Overall, there were nearly 1.3 million fraud-related complaints reported last year, up about two percent from 2015. Most people said they were scammed after a phone call.
That's because fraudsters need to build some kind of relationship with the victim in order to convince them to hand over money, said Katherine Hutt, a spokeswoman at the Better Business Bureau. Victims paid out a total of $744 million to fraudsters last year, with the average one losing more than $1,100, according to the FTC.
The best way to protect yourself? Get familiar with the tricks thieves use. Fraudsters keep recycling well-known scenarios, but change small details.
"There's always going to be a new twist to an old scam," said Hutt. "As long as you recognize that tactic, you are less likely to get caught up in the scam."

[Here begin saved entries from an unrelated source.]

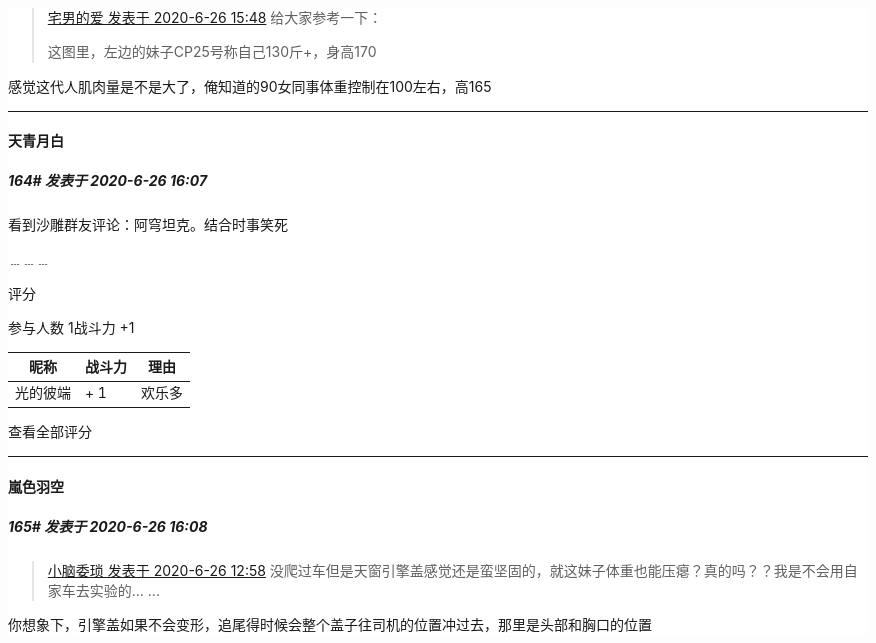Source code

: 

<blockquote><a href="httphttps://bbs.saraba1st.com/2b/forum.php?mod=redirect&amp;goto=findpost&amp;pid=47960123&amp;ptid=1944122" target="_blank">宅男的爱 发表于 2020-6-26 15:48</a>
给大家参考一下：


这图里，左边的妹子CP25号称自己130斤+，身高170</blockquote>
感觉这代人肌肉量是不是大了，俺知道的90女同事体重控制在100左右，高165







-----

####  天青月白  
##### 164#       发表于 2020-6-26 16:07




看到沙雕群友评论：阿穹坦克。结合时事笑死



﹍﹍﹍

评分





 参与人数 1战斗力 +1

|昵称|战斗力|理由|
|----|---|---|
| 光的彼端| + 1|欢乐多|



查看全部评分






-----

####  嵐色羽空  
##### 165#       发表于 2020-6-26 16:08



<blockquote><a href="httphttps://bbs.saraba1st.com/2b/forum.php?mod=redirect&amp;goto=findpost&amp;pid=47958625&amp;ptid=1944122" target="_blank">小脑委琐 发表于 2020-6-26 12:58</a>
没爬过车但是天窗引擎盖感觉还是蛮坚固的，就这妹子体重也能压瘪？真的吗？？我是不会用自家车去实验的… ...</blockquote>
你想象下，引擎盖如果不会变形，追尾得时候会整个盖子往司机的位置冲过去，那里是头部和胸口的位置






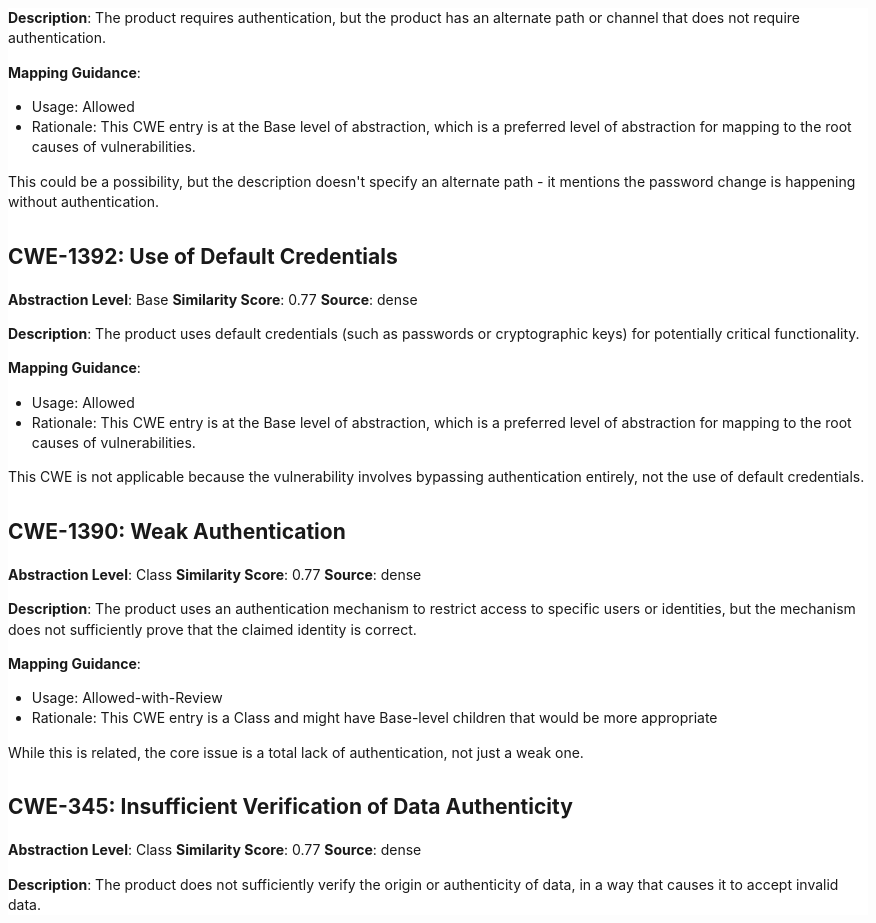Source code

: **Description**:
The product requires authentication, but the product has an alternate path or channel that does not require authentication.

**Mapping Guidance**:
- Usage: Allowed
- Rationale: This CWE entry is at the Base level of abstraction, which is a preferred level of abstraction for mapping to the root causes of vulnerabilities.

This could be a possibility, but the description doesn't specify an alternate path - it mentions the password change is happening without authentication.

## CWE-1392: Use of Default Credentials
**Abstraction Level**: Base
**Similarity Score**: 0.77
**Source**: dense

**Description**:
The product uses default credentials (such as passwords or cryptographic keys) for potentially critical functionality.

**Mapping Guidance**:
- Usage: Allowed
- Rationale: This CWE entry is at the Base level of abstraction, which is a preferred level of abstraction for mapping to the root causes of vulnerabilities.

This CWE is not applicable because the vulnerability involves bypassing authentication entirely, not the use of default credentials.

## CWE-1390: Weak Authentication
**Abstraction Level**: Class
**Similarity Score**: 0.77
**Source**: dense

**Description**:
The product uses an authentication mechanism to restrict access to specific users or identities, but the mechanism does not sufficiently prove that the claimed identity is correct.

**Mapping Guidance**:
- Usage: Allowed-with-Review
- Rationale: This CWE entry is a Class and might have Base-level children that would be more appropriate

While this is related, the core issue is a total lack of authentication, not just a weak one.

## CWE-345: Insufficient Verification of Data Authenticity
**Abstraction Level**: Class
**Similarity Score**: 0.77
**Source**: dense

**Description**:
The product does not sufficiently verify the origin or authenticity of data, in a way that causes it to accept invalid data.
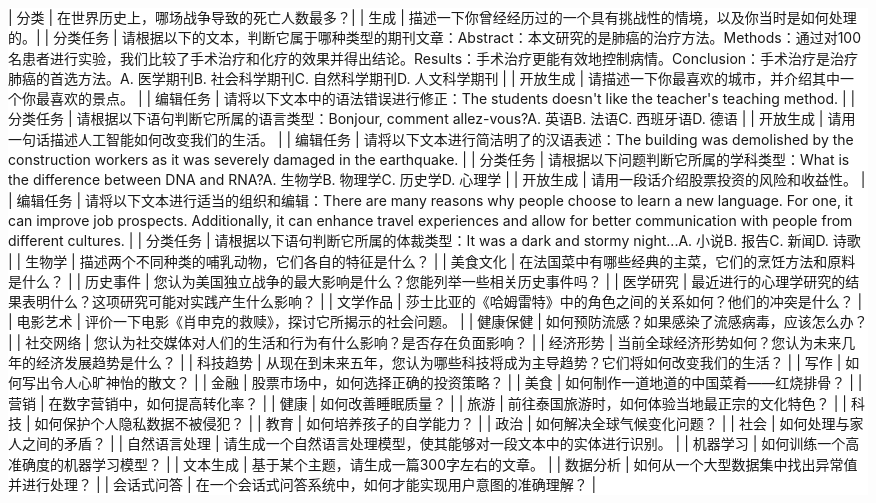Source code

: | 分类 | 在世界历史上，哪场战争导致的死亡人数最多？|
| 生成 | 描述一下你曾经经历过的一个具有挑战性的情境，以及你当时是如何处理的。|
| 分类任务 | 请根据以下的文本，判断它属于哪种类型的期刊文章：Abstract：本文研究的是肺癌的治疗方法。Methods：通过对100名患者进行实验，我们比较了手术治疗和化疗的效果并得出结论。Results：手术治疗更能有效地控制病情。Conclusion：手术治疗是治疗肺癌的首选方法。A. 医学期刊B. 社会科学期刊C. 自然科学期刊D. 人文科学期刊 |
| 开放生成 | 请描述一下你最喜欢的城市，并介绍其中一个你最喜欢的景点。                                                 |
| 编辑任务 | 请将以下文本中的语法错误进行修正：The students doesn't like the teacher's teaching method. |
| 分类任务 | 请根据以下语句判断它所属的语言类型：Bonjour, comment allez-vous?A. 英语B. 法语C. 西班牙语D. 德语 |
| 开放生成 | 请用一句话描述人工智能如何改变我们的生活。                         |
| 编辑任务 | 请将以下文本进行简洁明了的汉语表述：The building was demolished by the construction workers as it was severely damaged in the earthquake. |
| 分类任务 | 请根据以下问题判断它所属的学科类型：What is the difference between DNA and RNA?A. 生物学B. 物理学C. 历史学D. 心理学 |
| 开放生成 | 请用一段话介绍股票投资的风险和收益性。                         |
| 编辑任务 | 请将以下文本进行适当的组织和编辑：There are many reasons why people choose to learn a new language. For one, it can improve job prospects. Additionally, it can enhance travel experiences and allow for better communication with people from different cultures. |
| 分类任务 | 请根据以下语句判断它所属的体裁类型：It was a dark and stormy night...A. 小说B. 报告C. 新闻D. 诗歌 |
| 生物学 | 描述两个不同种类的哺乳动物，它们各自的特征是什么？ |
| 美食文化 | 在法国菜中有哪些经典的主菜，它们的烹饪方法和原料是什么？ |
| 历史事件 | 您认为美国独立战争的最大影响是什么？您能列举一些相关历史事件吗？ |
| 医学研究 | 最近进行的心理学研究的结果表明什么？这项研究可能对实践产生什么影响？ |
| 文学作品 | 莎士比亚的《哈姆雷特》中的角色之间的关系如何？他们的冲突是什么？ |
| 电影艺术 | 评价一下电影《肖申克的救赎》，探讨它所揭示的社会问题。 |
| 健康保健 | 如何预防流感？如果感染了流感病毒，应该怎么办？ |
| 社交网络 | 您认为社交媒体对人们的生活和行为有什么影响？是否存在负面影响？ |
| 经济形势 | 当前全球经济形势如何？您认为未来几年的经济发展趋势是什么？ |
| 科技趋势 | 从现在到未来五年，您认为哪些科技将成为主导趋势？它们将如何改变我们的生活？ |
| 写作 | 如何写出令人心旷神怡的散文？ |
| 金融 | 股票市场中，如何选择正确的投资策略？ |
| 美食 | 如何制作一道地道的中国菜肴——红烧排骨？ |
| 营销 | 在数字营销中，如何提高转化率？ |
| 健康 | 如何改善睡眠质量？ |
| 旅游 | 前往泰国旅游时，如何体验当地最正宗的文化特色？ |
| 科技 | 如何保护个人隐私数据不被侵犯？ |
| 教育 | 如何培养孩子的自学能力？ |
| 政治 | 如何解决全球气候变化问题？ |
| 社会 | 如何处理与家人之间的矛盾？ |
| 自然语言处理 | 请生成一个自然语言处理模型，使其能够对一段文本中的实体进行识别。 |
| 机器学习 | 如何训练一个高准确度的机器学习模型？ |
| 文本生成 | 基于某个主题，请生成一篇300字左右的文章。 |
| 数据分析 | 如何从一个大型数据集中找出异常值并进行处理？ |
| 会话式问答 | 在一个会话式问答系统中，如何才能实现用户意图的准确理解？ |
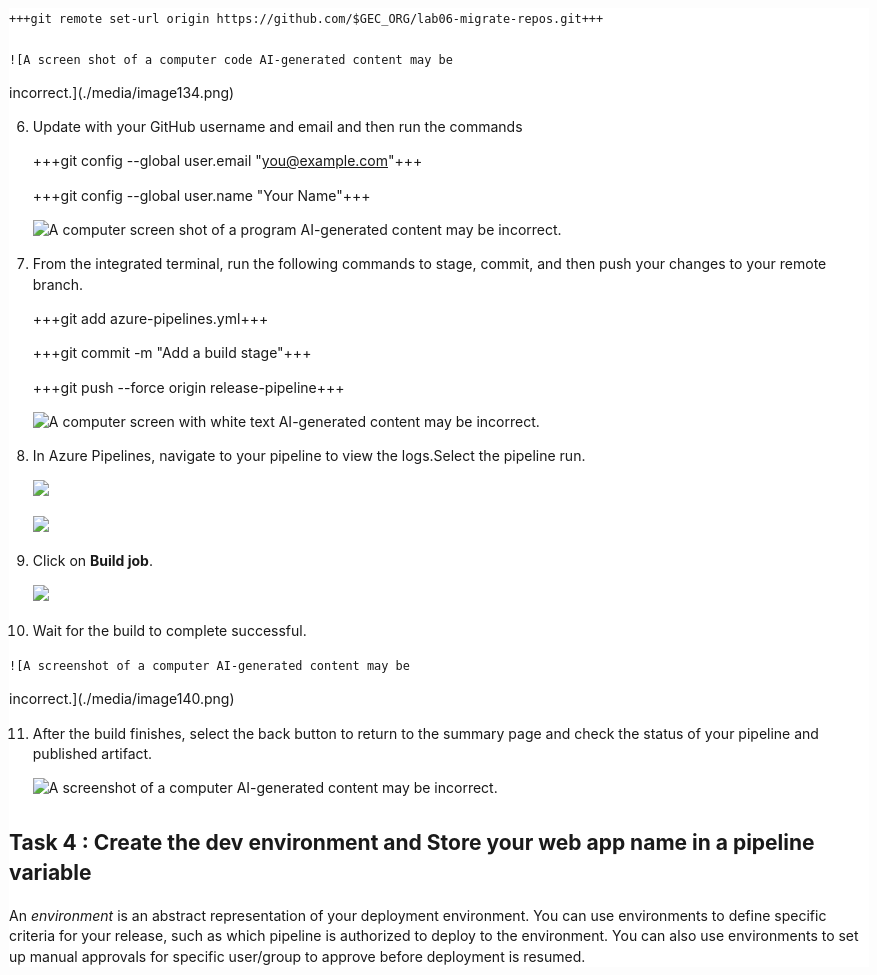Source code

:     +++git remote set-url origin https://github.com/$GEC_ORG/lab06-migrate-repos.git+++

    ![A screen shot of a computer code AI-generated content may be
incorrect.](./media/image134.png)

6.  Update with your GitHub username and email and then run the commands

    +++git config --global user.email "you@example.com"+++

    +++git config --global user.name "Your Name"+++

    ![A computer screen shot of a program AI-generated content may be
incorrect.](./media/image135.png)

7.  From the integrated terminal, run the following commands to stage,
    commit, and then push your changes to your remote branch.

    +++git add azure-pipelines.yml+++

    +++git commit -m "Add a build stage"+++

    +++git push --force origin release-pipeline+++

    ![A computer screen with white text AI-generated content may be
incorrect.](./media/image136.png)

8.  In Azure Pipelines, navigate to your pipeline to view the
    logs.Select the pipeline run.

    ![](./media/image137.png)

    ![](./media/image138.png)

9.  Click on **Build job**.

    ![](./media/image139.png)

10.  Wait for the build to complete successful.

    ![A screenshot of a computer AI-generated content may be
incorrect.](./media/image140.png)

11. After the build finishes, select the back button to return to the
    summary page and check the status of your pipeline and published
    artifact.

    ![A screenshot of a computer AI-generated content may be
incorrect.](./media/image141.png)

## Task 4 : Create the dev environment and Store your web app name in a pipeline variable

An *environment* is an abstract representation of your deployment
environment. You can use environments to define specific criteria for
your release, such as which pipeline is authorized to deploy to the
environment. You can also use environments to set up manual approvals
for specific user/group to approve before deployment is resumed.
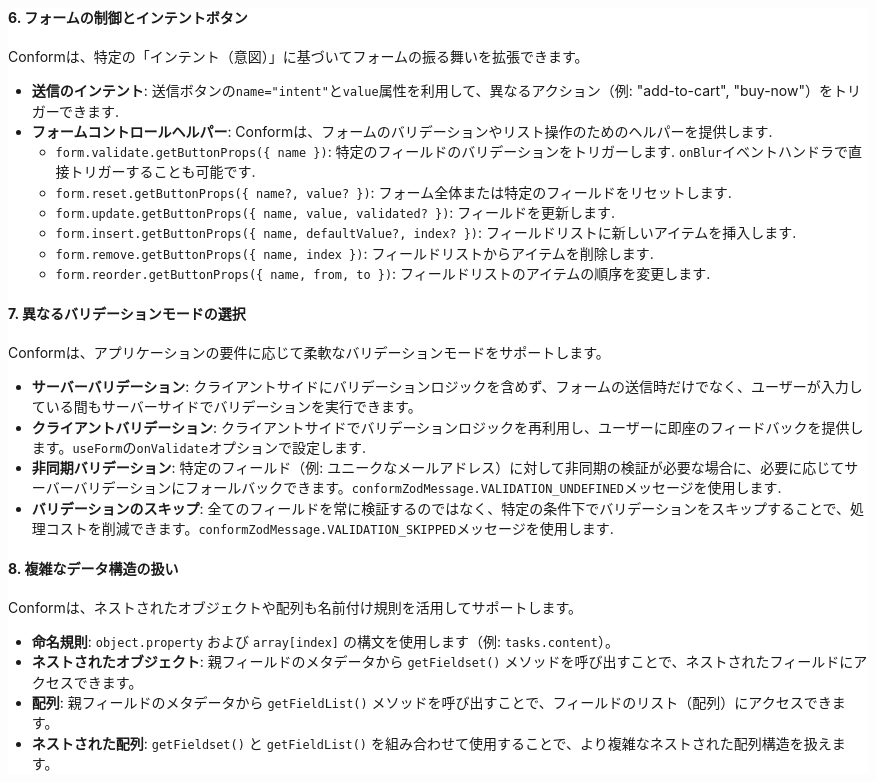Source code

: #### 6. フォームの制御とインテントボタン

Conformは、特定の「インテント（意図）」に基づいてフォームの振る舞いを拡張できます。

*   **送信のインテント**: 送信ボタンの`name="intent"`と`value`属性を利用して、異なるアクション（例: "add-to-cart", "buy-now"）をトリガーできます.
*   **フォームコントロールヘルパー**: Conformは、フォームのバリデーションやリスト操作のためのヘルパーを提供します.
    *   `form.validate.getButtonProps({ name })`: 特定のフィールドのバリデーションをトリガーします. `onBlur`イベントハンドラで直接トリガーすることも可能です.
    *   `form.reset.getButtonProps({ name?, value? })`: フォーム全体または特定のフィールドをリセットします.
    *   `form.update.getButtonProps({ name, value, validated? })`: フィールドを更新します.
    *   `form.insert.getButtonProps({ name, defaultValue?, index? })`: フィールドリストに新しいアイテムを挿入します.
    *   `form.remove.getButtonProps({ name, index })`: フィールドリストからアイテムを削除します.
    *   `form.reorder.getButtonProps({ name, from, to })`: フィールドリストのアイテムの順序を変更します.

#### 7. 異なるバリデーションモードの選択

Conformは、アプリケーションの要件に応じて柔軟なバリデーションモードをサポートします。

*   **サーバーバリデーション**: クライアントサイドにバリデーションロジックを含めず、フォームの送信時だけでなく、ユーザーが入力している間もサーバーサイドでバリデーションを実行できます。
*   **クライアントバリデーション**: クライアントサイドでバリデーションロジックを再利用し、ユーザーに即座のフィードバックを提供します。`useForm`の`onValidate`オプションで設定します.
*   **非同期バリデーション**: 特定のフィールド（例: ユニークなメールアドレス）に対して非同期の検証が必要な場合に、必要に応じてサーバーバリデーションにフォールバックできます。`conformZodMessage.VALIDATION_UNDEFINED`メッセージを使用します.
*   **バリデーションのスキップ**: 全てのフィールドを常に検証するのではなく、特定の条件下でバリデーションをスキップすることで、処理コストを削減できます。`conformZodMessage.VALIDATION_SKIPPED`メッセージを使用します.

#### 8. 複雑なデータ構造の扱い

Conformは、ネストされたオブジェクトや配列も名前付け規則を活用してサポートします。

*   **命名規則**: `object.property` および `array[index]` の構文を使用します（例: `tasks.content`）。
*   **ネストされたオブジェクト**: 親フィールドのメタデータから `getFieldset()` メソッドを呼び出すことで、ネストされたフィールドにアクセスできます。
*   **配列**: 親フィールドのメタデータから `getFieldList()` メソッドを呼び出すことで、フィールドのリスト（配列）にアクセスできます。
*   **ネストされた配列**: `getFieldset()` と `getFieldList()` を組み合わせて使用することで、より複雑なネストされた配列構造を扱えます。


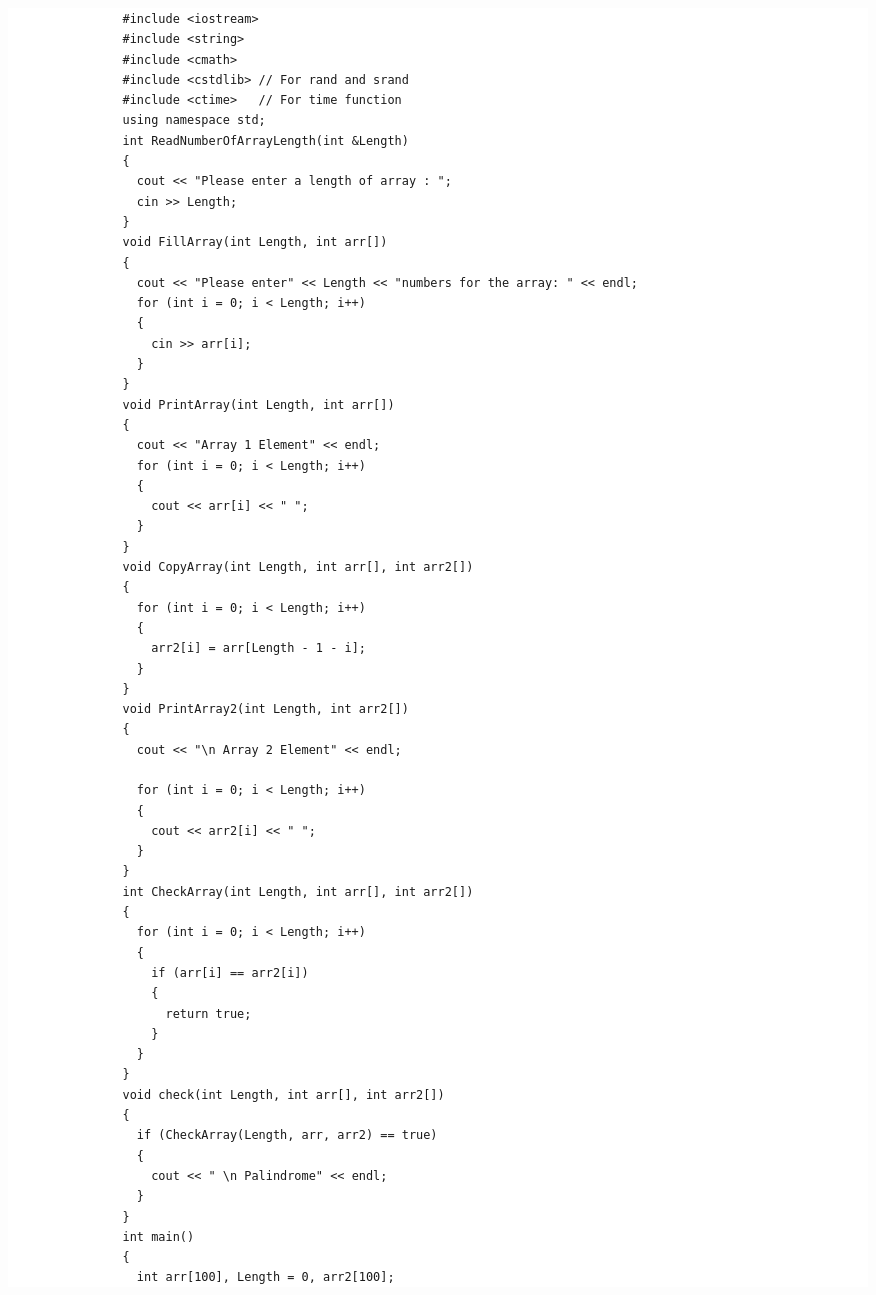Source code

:                     #include <iostream>
                    #include <string>
                    #include <cmath>
                    #include <cstdlib> // For rand and srand
                    #include <ctime>   // For time function
                    using namespace std;
                    int ReadNumberOfArrayLength(int &Length)
                    {
                      cout << "Please enter a length of array : ";
                      cin >> Length;
                    }
                    void FillArray(int Length, int arr[])
                    {
                      cout << "Please enter" << Length << "numbers for the array: " << endl;
                      for (int i = 0; i < Length; i++)
                      {
                        cin >> arr[i];
                      }
                    }
                    void PrintArray(int Length, int arr[])
                    {
                      cout << "Array 1 Element" << endl;
                      for (int i = 0; i < Length; i++)
                      {
                        cout << arr[i] << " ";
                      }
                    }
                    void CopyArray(int Length, int arr[], int arr2[])
                    {
                      for (int i = 0; i < Length; i++)
                      {
                        arr2[i] = arr[Length - 1 - i];
                      }
                    }
                    void PrintArray2(int Length, int arr2[])
                    {
                      cout << "\n Array 2 Element" << endl;
                    
                      for (int i = 0; i < Length; i++)
                      {
                        cout << arr2[i] << " ";
                      }
                    }
                    int CheckArray(int Length, int arr[], int arr2[])
                    {
                      for (int i = 0; i < Length; i++)
                      {
                        if (arr[i] == arr2[i])
                        {
                          return true;
                        }
                      }
                    }
                    void check(int Length, int arr[], int arr2[])
                    {
                      if (CheckArray(Length, arr, arr2) == true)
                      {
                        cout << " \n Palindrome" << endl;
                      }
                    }
                    int main()
                    {
                      int arr[100], Length = 0, arr2[100];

Here are a few common ones to look out for:
How it works: Victims get a call from an impostor pretending to be a family member in trouble who needs cash immediately. Impostors can be convincing: Grandparents in Michigan wire-transferred more than $30,000 to thieves pretending to be a grandson who needed money to be bailed out of a Canadian jail, according to the attorney general in that state.
Protect yourself: Be suspicious of any calls from supposedly distressed relatives who don't give their names. After hanging up, try calling the family member with the phone numbers you have to see if they actually need help.
How it works: Scammers call saying they are from tech support and that your computer is broken or has a virus. They may pretend to be from a big company such as Microsoft, and may ask you to open files on your computer, help them take control of your computer or ask for your credit card information to charge you for phony services or software. Besides a phone call, the FTC said some fraudsters will use a pop-up message on your computer that says a virus has been detected with a phone number to call.
Protect yourself: Ignore any calls or pop-ups saying you have a virus. Big companies have no way of knowing there is a problem with your computer and will not contact you. If you do fall for the scam, the FTC says you should scan your computer with security software and change all your passwords.
How it works: Fraudsters pretending to be from the IRS or another government agency call saying you owe money and pressure you to wire money or send them a prepaid debit card that you load up with cash. They may threaten to have you arrested or sued if you don't pay the debt. The FTC said scammers often change the agency they pretend to be calling from, such as the immigration office. Sometimes they won't ask for money, and just try to get your Social Security Number or other personal information through the phone.
Protect yourself: No government agency will ask you to wire money or send a prepaid debit card to pay back a debt, so hang up if you're asked to do that. If you're still unsure if the call is from a scammer, the FTC recommends looking up the government agency's number online and calling the agency yourself to see if there is an issue.